### What you will do
Reproduce, without any change, the lines starting at the one that contains "la recherche d’un" and ending at the one that contains "avoir plus d’information sur notre service.", both included.

### Working data
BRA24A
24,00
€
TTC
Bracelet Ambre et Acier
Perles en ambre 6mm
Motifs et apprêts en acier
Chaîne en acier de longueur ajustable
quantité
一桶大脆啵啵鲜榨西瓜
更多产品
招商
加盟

==

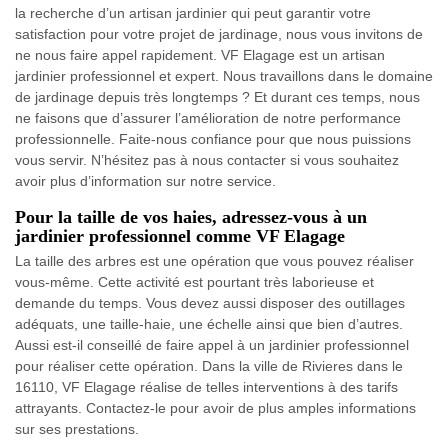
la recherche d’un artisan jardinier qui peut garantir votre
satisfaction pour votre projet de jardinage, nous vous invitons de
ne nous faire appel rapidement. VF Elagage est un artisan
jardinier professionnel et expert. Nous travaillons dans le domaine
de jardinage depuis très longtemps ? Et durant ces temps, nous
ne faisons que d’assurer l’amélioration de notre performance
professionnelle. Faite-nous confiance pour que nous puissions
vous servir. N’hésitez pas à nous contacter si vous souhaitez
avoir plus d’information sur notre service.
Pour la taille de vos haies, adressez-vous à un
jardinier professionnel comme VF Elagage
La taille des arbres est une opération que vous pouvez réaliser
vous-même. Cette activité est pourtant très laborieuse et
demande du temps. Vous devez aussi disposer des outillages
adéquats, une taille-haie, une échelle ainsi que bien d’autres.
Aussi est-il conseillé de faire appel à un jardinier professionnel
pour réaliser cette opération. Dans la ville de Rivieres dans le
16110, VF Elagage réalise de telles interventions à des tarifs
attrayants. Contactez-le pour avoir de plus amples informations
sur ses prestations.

...

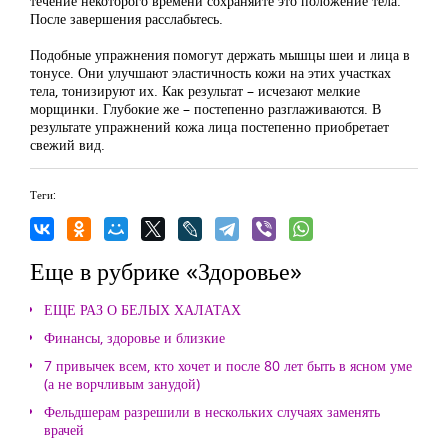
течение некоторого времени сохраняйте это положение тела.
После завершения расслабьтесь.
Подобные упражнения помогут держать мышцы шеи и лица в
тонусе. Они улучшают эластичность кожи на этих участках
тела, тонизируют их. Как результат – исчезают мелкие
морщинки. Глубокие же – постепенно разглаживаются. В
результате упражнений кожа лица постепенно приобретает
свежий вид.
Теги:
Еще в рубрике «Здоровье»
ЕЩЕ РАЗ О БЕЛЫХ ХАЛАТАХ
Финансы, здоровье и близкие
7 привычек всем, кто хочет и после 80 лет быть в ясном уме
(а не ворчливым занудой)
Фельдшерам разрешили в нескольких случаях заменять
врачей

### Output of the task
la recherche d’un artisan jardinier qui peut garantir votre
satisfaction pour votre projet de jardinage, nous vous invitons de
ne nous faire appel rapidement. VF Elagage est un artisan
jardinier professionnel et expert. Nous travaillons dans le domaine
de jardinage depuis très longtemps ? Et durant ces temps, nous
ne faisons que d’assurer l’amélioration de notre performance
professionnelle. Faite-nous confiance pour que nous puissions
vous servir. N’hésitez pas à nous contacter si vous souhaitez
avoir plus d’information sur notre service.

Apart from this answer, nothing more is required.